1. Experiment 3a – 8 bands vocoder

Nine new normal-hearing volunteers took part. The [100, 6000] 8-band vocoder was used, and the male (M3) and female (F3) speakers of the CRM corpus were both used. Donkey- or Zebra-speech was presented to the right ear. For each speaker, each condition was repeated 40 times in random order. Note that, as in Experiment 1, two different speakers were used for sake of generalization over speakers rather than to study the effect of voice differences.

2. Experiment 3b – 4 bands vocoder

Twelve normal-hearing volunteers took part. One had also participated in Experiment 2a, and five had participated in other experiments involving noise-vocoded Zebra-speech. The six remaining subjects were new volunteers. The experimental design was identical to that of Experiment 3a, except that the longer training block was used, only the female talker was used, and that the noise-band vocoder was [100, 6000] 4 bands. Each condition was repeated 50 times in random order.

C. Results

Average scores for Experiments 3a and 3b are shown in the left-hand panels of Figs. 7a and 7b, respectively. Individual scores were transformed using the rationalized arcsine method (Studebaker, 1985) then differences between the RAU scores in conditions where a signal was present in the left ear and the reference condition None were computed to obtain a measure of binaural benefit for all the contralateral signals. These benefit scores are shown in the right-hand panels of Figure 7.

Figure 7.

Results for Experiments 3a (top, 8 bands) and 3b (bottom, 4 bands). Left panels: Average scores across subjects and speakers for Donkey-(gray) and Zebra-speech (hatched) for all the binaural conditions. Right panels: Average binaural benefit in RAU scores for Donkey- and Zebra-speech for the three conditions presenting a signal in the left ear, relative to the None condition. The dashed dark gray lines in the top row represent the scores and benefits for the female speaker only.
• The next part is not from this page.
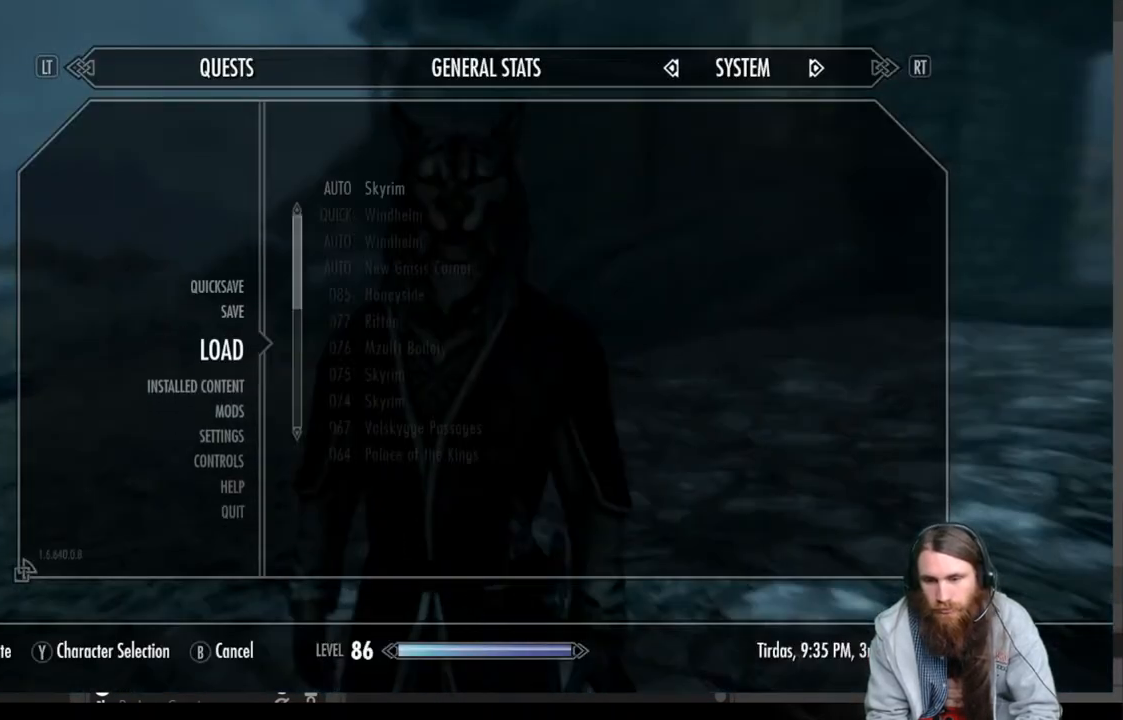
{"buttons": ["A"], "left_stick": "center", "right_stick": "center", "events": [[467, "A", "down"]]}
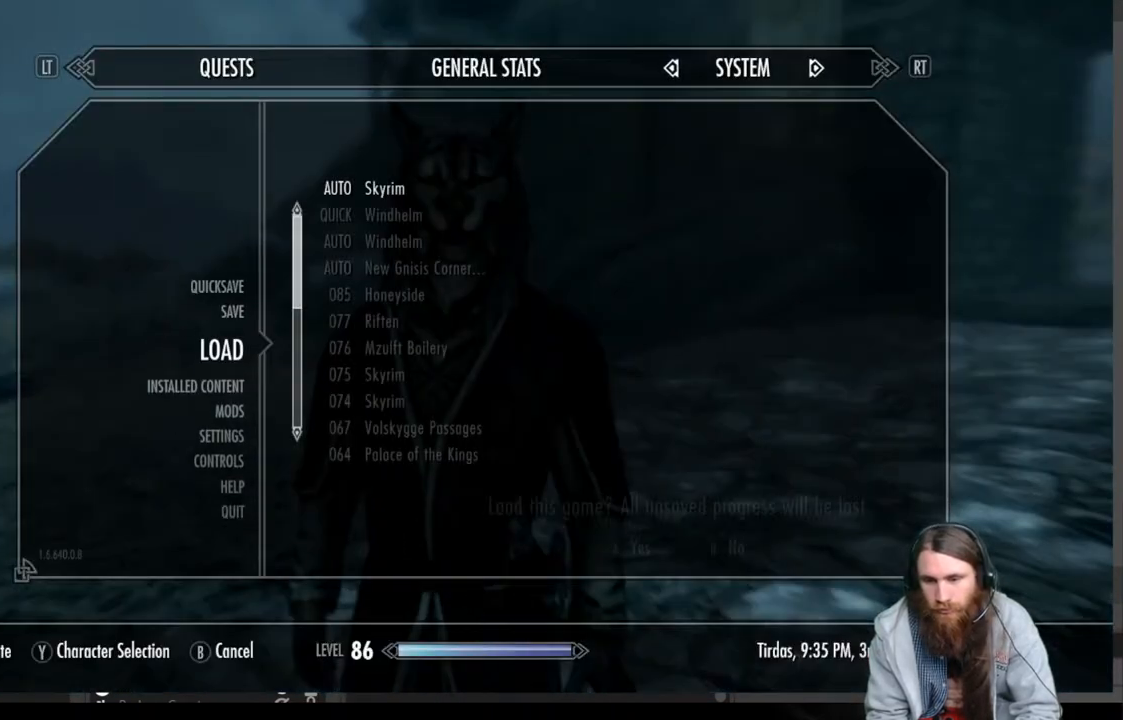
{"buttons": [], "left_stick": "center", "right_stick": "center", "events": [[133, "A", "up"]]}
For both parts of the experiment, scores in the None condition were very similar for Donkey and Zebra, and did not differ significantly [t(8)=−0.02, p=0.99 with 8 bands; t(11)=−1.27, p=0.23 with 4 bands]. Hence the effect of changing the number of bands (from eight to four) was similar for the two types of processing. However, as discussed below, the cues that subjects were using to segregate the target and masker were quite different. This can be most easily illustrated with reference to the benefit scores, shown in the right-hand panels.

1. Experiment 3a – 8 bands

For the 8-band vocoder (Figure 7a), all the contralateral signals provided a significant benefit both for Zebra [t_d>3.27, p<0.01 for all contralateral signals, averaged across speakers] and Donkey conditions [t_d>3.41, p<0.01]. The fact that all the binaural cues provided a significant benefit for Zebra-speech indicates that they can be exploited by purely sequential mechanisms.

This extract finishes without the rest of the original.